=== Exercise tasks ===
- 1) According to the notebook on TP53 variants and expression in the BRCA cohort, how many samples have a variant in TP53?
- 2) Continue the notebook on TP53 variants and expression in the BRCA cohort from the point where it stops.

── Text under study

OK, so let’s check our work. Using the BRCA cohort and TP53 as our gene, we have 375 samples with a variant in this gene. We’re going to look at whether the type of variant is related to the gene expression we observe. If we just pull down the data using the ‘cohort’ subtable (as above), we can get a small data frame, which let’s us do the standard F stat table.

In [ ]:
# Magic command of bigquery with the project id as isb-cgc-02-0001 and create a Pandas Dataframe
# Change isb-cgc-02-0001 to your project ID
%%bigquery dat --project your_project_number
WITH
-- using standard SQL,
-- we'll select our cohort and gene expression
--
cohortExpr AS (
SELECT
sample_barcode,
LOG10(normalized_count) AS expr
FROM
isb-cgc.TCGA_hg19_data_v0.RNAseq_Gene_Expression_UNC_RSEM
WHERE
project_short_name = 'TCGA-BRCA'
AND HGNC_gene_symbol = 'TP53'
AND normalized_count IS NOT NULL
AND normalized_count > 0),
--
-- And we'll select the variant data for our cohort,
-- we're going to be comparing variant types (SNP, DEL, etc)
--
cohortVar AS (
SELECT
Variant_Type,
sample_barcode_tumor AS sample_barcode
FROM
isb-cgc.TCGA_hg19_data_v0.Somatic_Mutation_MC3
WHERE
SYMBOL = 'TP53' ),
--
-- then we join the expression and variant data using sample barcodes
--
cohort AS (
SELECT
cohortExpr.sample_barcode AS sample_barcode,
Variant_Type AS group_name,
expr
FROM
cohortExpr
JOIN
cohortVar
ON
cohortExpr.sample_barcode = cohortVar.sample_barcode )
SELECT sample_barcode, group_name, expr
FROM cohort

In [ ]:
dat.head()

────
── Information shown

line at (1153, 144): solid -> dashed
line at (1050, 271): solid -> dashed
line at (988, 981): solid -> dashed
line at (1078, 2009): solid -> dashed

────

=== Expected outputs ===
- 1) 375 samples.

- 2)
Out[ ]:
sample_barcode group_name expr
0 TCGA-E2-A155-01A SNP 2.982242
1 TCGA-AR-A0TV-01A SNP 3.139173
2 TCGA-A2-A0CL-01A SNP 3.340913
3 TCGA-B6-A0IK-01A SNP 3.470800
4 TCGA-AN-A0FL-01A SNP 2.312675
In [ ]:
import pandas as pd

In [ ]:
dat.groupby(['group_name']).describe()

Out[ ]:
expr
count mean std min 25% 50% 75% max
group_name
DEL 57.0 2.791941 0.322067 2.298823 2.579250 2.743779 2.913681 3.551119
INS 15.0 2.642215 0.115888 2.462272 2.546598 2.662163 2.719217 2.888580
SNP 303.0 3.218580 0.312959 2.312675 3.100479 3.274329 3.427654 3.796834
In [ ]:
from scipy import stats

In [ ]:
dat_DEL = dat[dat['group_name']=='DEL']
dat_INS = dat[dat['group_name']=='INS']
dat_SNP = dat[dat['group_name']=='SNP']
stats.f_oneway(dat_DEL['expr'],dat_INS['expr'],dat_SNP['expr'])

Out[ ]:
F_onewayResult(statistic=65.1469883103552, pvalue=5.5310088412358445e-25)

OK, if you run the above BigQuery, you’ll see the same results. We see that the F statistic is really high, which makes sense looking at the difference in mean expression values across the groups (these are log10 expression values).